The new design is meant to be more comfortable for female astronauts, according to Melissa McKinley, the NASA Advanced Exploration Systems Logistics Reduction project manager. The old toilet only allowed crew members to either urinate or defecate, but not at the same time; the new design allows them to do both at once, which is more comfortable for female astronauts and crew members. The new seat, while small and a bit odd-looking, as the whole thing looks like a mechanical funnel, is also designed to be more comfortable for women.

https://twitter.com/Cmdr_Hadfield/status/1309832925035278336//

The design is meant to be more comfortable and simpler to use for every crew member, though. It has a simpler design that is meant to need less upkeep and plumbing, leaving the astronauts more time to focus on the science they’re there for. The UWMS also got rid of thigh restraints to keep users in place in zero gravity, and instead just has footholds and handholds.

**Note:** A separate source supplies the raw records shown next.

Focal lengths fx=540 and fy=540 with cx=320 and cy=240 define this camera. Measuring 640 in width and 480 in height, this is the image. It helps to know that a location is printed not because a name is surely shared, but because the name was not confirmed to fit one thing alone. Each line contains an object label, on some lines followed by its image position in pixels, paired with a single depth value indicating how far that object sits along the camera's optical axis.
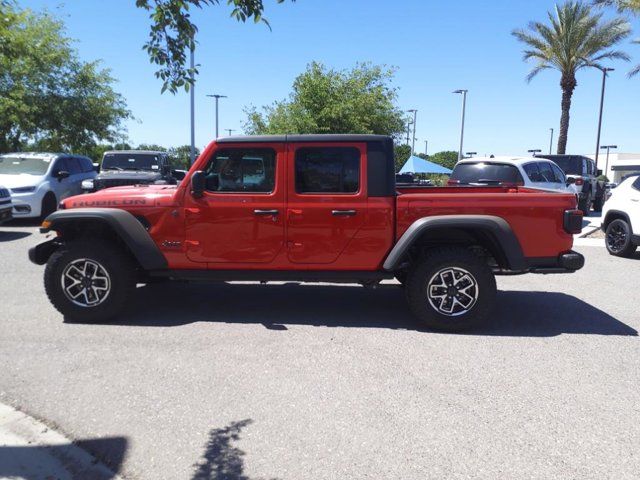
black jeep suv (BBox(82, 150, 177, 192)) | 14.05
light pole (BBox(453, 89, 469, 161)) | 35.34
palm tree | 23.55
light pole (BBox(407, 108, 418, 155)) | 42.06
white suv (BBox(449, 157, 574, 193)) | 11.09
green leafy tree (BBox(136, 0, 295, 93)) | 3.25
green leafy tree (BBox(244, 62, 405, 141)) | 24.16
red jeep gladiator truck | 5.09
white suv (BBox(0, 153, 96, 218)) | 12.23
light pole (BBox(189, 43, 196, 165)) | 29.17
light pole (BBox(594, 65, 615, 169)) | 30.43
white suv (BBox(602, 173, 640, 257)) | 9.48
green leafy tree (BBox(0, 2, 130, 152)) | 20.08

Even after designing this new toilet, the challenge of disposing of the waste still remains—it’s a complicated process when you’re about 240 miles from the surface of the Earth. Fecal matter is sealed into airtight bags and stored in canisters, most of which are packed onto a cargo ship that gets launched back towards Earth and burns up as it re-enters the atmosphere. Water-based waste, or urine, is filtered and processed before being reused on the station once again. The UWMS improves that purification process.

“What we try to do aboard the space station is mimic elements of Earth’s natural water cycle to reclaim water from the air,” astronaut Jessica Meir told the NASA blog. “And when it comes to our urine on ISS, today’s coffee is tomorrow’s coffee!”

You can watch NASA launch the new toilet, along with other unique items like a virtual-reality camera and new radish crops to grow in orbit, on this Thursday, October 1st, at 9:38pm EDT.